Tutto nasce il 16 luglio 2009 quando il Consorzio Asppi Casa - La Casa del Popolo Verde, insieme al Consorzio Urbania srl, risponde al bando della Regione e presenta un progetto che viene approvato dalla Regione Campania con Decreto 62 del 3 marzo 2011 del dirigente del settore edilizia popolare.

Il bando regionale prevede un contributo per i soggetti che intendono realizzare tali alloggi ed è qui che scatta l’inghippo.

Durante l'istruttoria del procedimento di selezione delle proposte, è intervenuta la legge regionale 5 del 6 maggio 2013, che, all'articolo 1, comma 153, ha previsto che "...la concessione di nuovi contributi o agevolazioni in favore di soggetti attuatori legittimati dalle leggi in vigore per il recupero e la costruzione di alloggi nella regione Campania è consentita solo per interventi di recupero edilizio e non per quelli di nuova edificazione".

Tale normativa non ha spaventato l’Asppi che il 19 novembre 2013, questa volta senza il Consorzio Urbania, procedeva ad integrare la documentazione relativa al proprio progetto comunicando alla Regione di essere interessata ad andare avanti anche in assenza di contributo.

Nonostante tale integrazione il 23 gennaio 2014 la Regione Campania ha provveduto ad escludere il progetto, tesi confermata anche con il decreto dirigenziale 347 del 2014 dopo le deduzioni presentate dal consorzio Asppi.

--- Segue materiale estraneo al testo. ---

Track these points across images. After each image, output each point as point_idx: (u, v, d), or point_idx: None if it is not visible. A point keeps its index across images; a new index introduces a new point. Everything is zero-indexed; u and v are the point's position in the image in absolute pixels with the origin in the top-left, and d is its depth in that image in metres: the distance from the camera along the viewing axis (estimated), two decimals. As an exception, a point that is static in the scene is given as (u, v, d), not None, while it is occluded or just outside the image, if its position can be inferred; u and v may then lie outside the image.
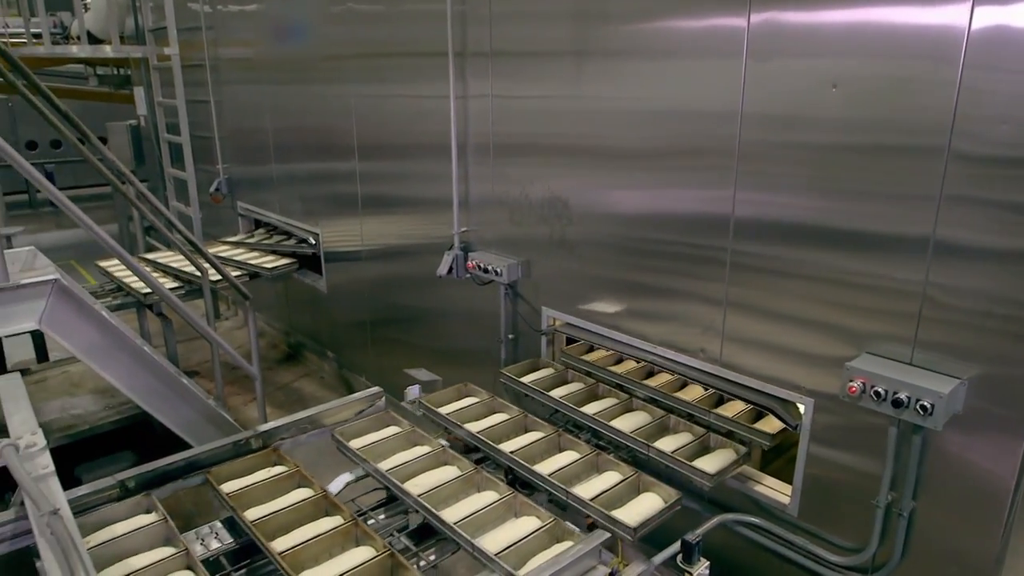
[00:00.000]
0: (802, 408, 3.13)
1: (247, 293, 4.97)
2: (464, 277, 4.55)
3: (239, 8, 6.91)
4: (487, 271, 4.30)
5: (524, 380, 3.91)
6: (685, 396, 3.56)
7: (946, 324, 2.58)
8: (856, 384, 2.67)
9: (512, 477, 3.20)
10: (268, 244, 6.77)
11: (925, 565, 2.84)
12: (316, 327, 7.14)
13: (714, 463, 3.17)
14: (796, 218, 2.93)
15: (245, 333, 7.91)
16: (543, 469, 3.11)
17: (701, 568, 2.68)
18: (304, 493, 3.02)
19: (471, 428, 3.44)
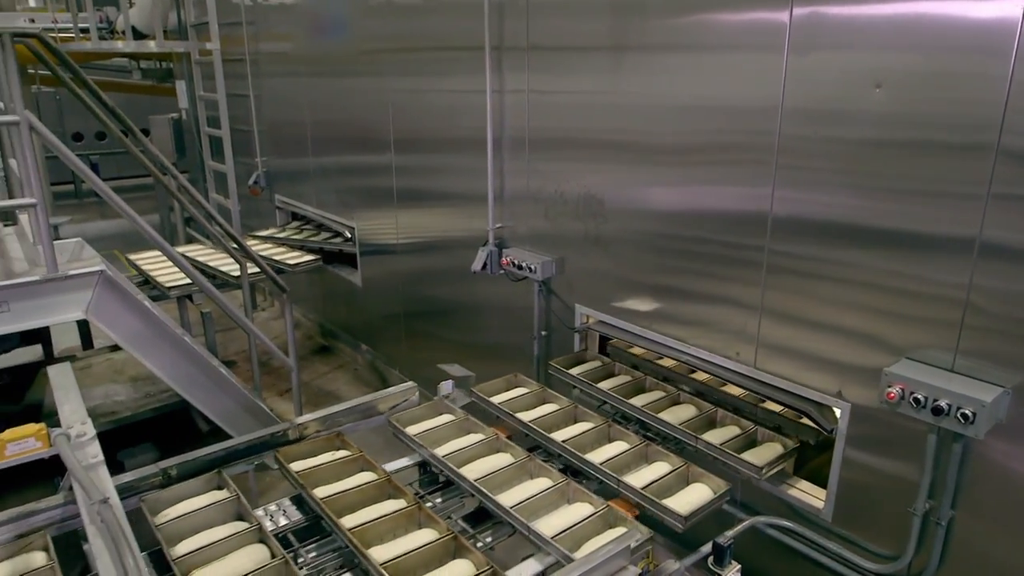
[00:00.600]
0: (838, 412, 3.08)
1: (284, 286, 5.05)
2: (498, 273, 4.57)
3: (279, 2, 7.00)
4: (521, 268, 4.30)
5: (572, 372, 3.95)
6: (732, 391, 3.57)
7: (990, 330, 2.52)
8: (895, 390, 2.62)
9: (564, 465, 3.26)
10: (297, 239, 6.82)
11: None
12: (350, 320, 7.23)
13: (762, 456, 3.17)
14: (836, 217, 2.88)
15: (281, 324, 8.04)
16: (594, 458, 3.17)
17: (732, 571, 2.66)
18: (368, 476, 3.12)
19: (523, 417, 3.51)
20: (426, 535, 2.74)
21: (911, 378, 2.60)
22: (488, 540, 2.86)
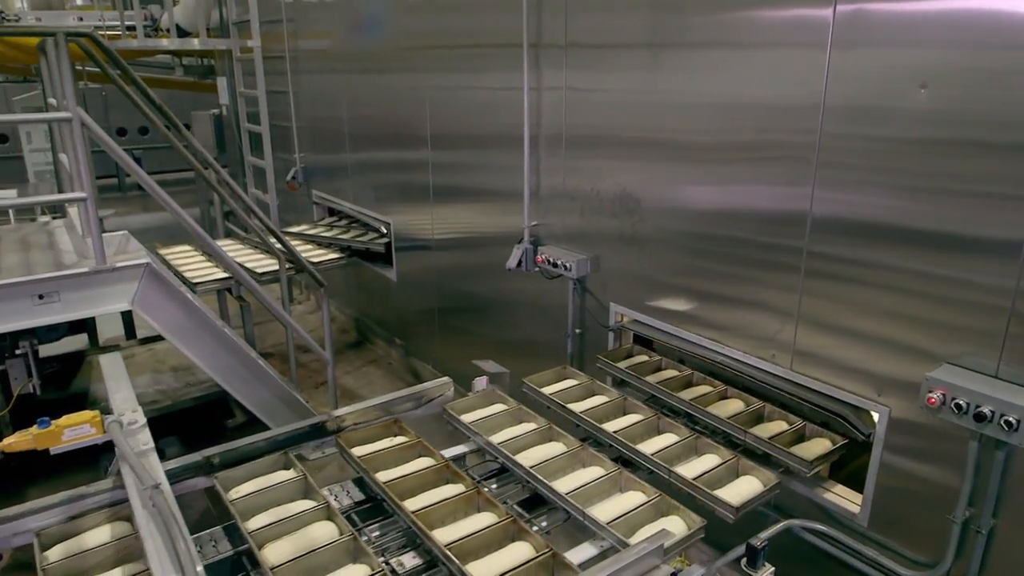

E qui comincia la battaglia giudiziaria che, tra le altre cose, accomuna Tedesco anche ad altri imprenditori casertani che pure hanno subito il suo stesso destino. A differenza di altri, però, Tedesco riesce a vincere dal momento che il Tar accoglie il suo ricorso, presentato dall’avvocato Renato Labriola, e condanna la Regione Campania alle spese, imponendole di riconoscere al gruppo la possibilità di portare avanti il progetto di edilizia popolare. Con la sentenza del 24 marzo 2016 i giudici Michelangelo Maria Liguori, Presidente FF, Fabrizio D'Alessandri Consigliere, e Francesca Petrucciani, Primo Referendario affermano che «La previsione dell’adozione di una variante urbanistica al ricorrere di determinate condizioni oggettive per la realizzazione di un progetto di housing sociale non può intendersi come la concessione di un’agevolazione in favore dell’interessato, ma come una misura per l’attuazione di un progetto per il quale ricorrono i presupposti di esecuzione e la compresenza di un interesse pubblico». La vittoria davanti al Tar non ha chiuso, però, il braccio di ferro con la Regione che ha presentato appello al Consiglio di Stato. Tale istanza, però, non ferma l’iter del progetto, dal momento che nel nuovo ricorso non c’è alcuna richiesta di sospensiva della sentenza che, quindi, a tutti gli effetti dovrebbe diventare operativa.

Ed è qui che interviene ancora una volta l’avvocato Labriola con un nuovo ricorso con il quale chiede al Tar la nomina di un commissario ad acta per attuare la sentenza al fine di evitare un danno al consorzio Asppi e, nel contempo, di permettere allo stesso di avviare i lavori per gli appartamenti.